Patrícia Pinho – A COP30 é uma grande oportunidade para que o mundo volte seus olhos à Amazônia. Embora a conferência não seja “sobre” a Amazônia, ela vai acontecer dentro da floresta – que é, sem dúvida, um dos pilares fundamentais no enfrentamento da crise climática. Temas estratégicos estarão em pauta, como o “global stocktake”, que revisa os compromissos dos países na redução de emissões. Isso representa uma chance concreta de pressionar por ações que evitem que ecossistemas como a Amazônia – e outros que estão em pontos críticos – atinjam o chamado tipping point, ou ponto de inflexão.
Além disso, precisamos falar seriamente sobre adaptação, perdas e danos e os fundos climáticos: onde serão alocados, quem será beneficiado e como garantir justiça para as populações mais vulneráveis.
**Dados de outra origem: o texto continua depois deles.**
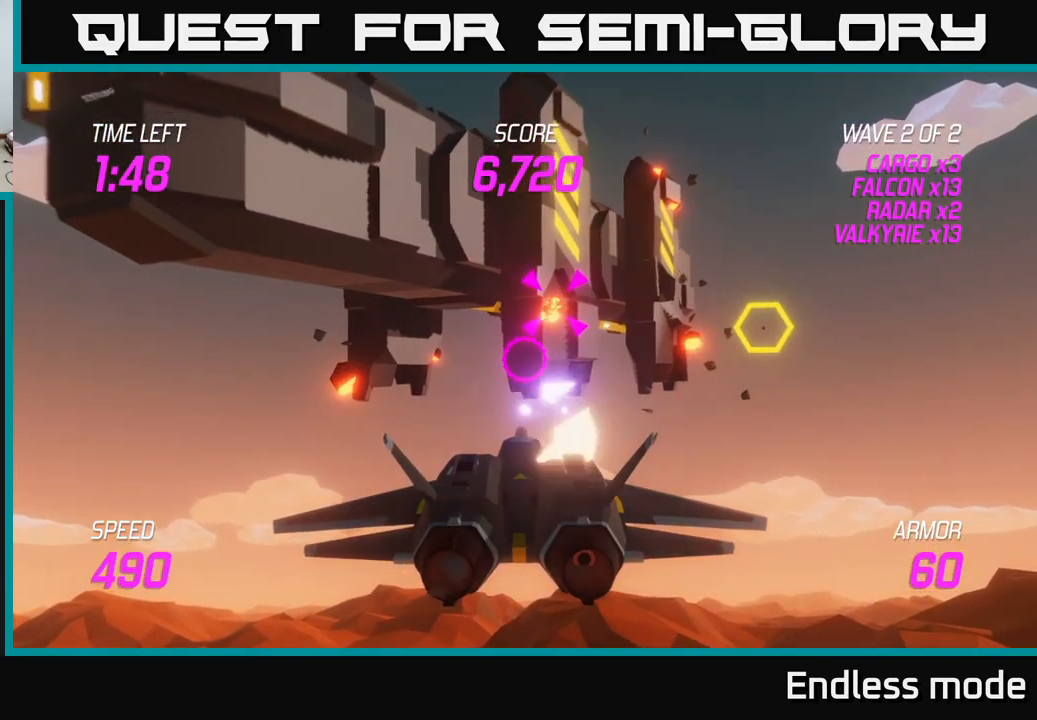
{"buttons": [], "left_stick": "down-left", "right_stick": "center", "events": [[50, "left_stick", "down-right"], [100, "R2", "down"], [150, "left_stick", "down"], [167, "R2", "up"], [250, "left_stick", "down-left"]]}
São pessoas que enfrentam as adversidades das mudanças climáticas de forma desproporcional, embora pouco tenham contribuído para o problema. Essas assimetrias existem tanto entre países – especialmente entre o Norte Global e o Sul Global – quanto dentro de cada país.
A COP também precisa ser uma plataforma para fortalecer mecanismos de apoio à adaptação em diferentes escalas de tempo, especialmente no nível local, articulando diretrizes globais com realidades regionais. Essa é uma agenda urgente e inadiável.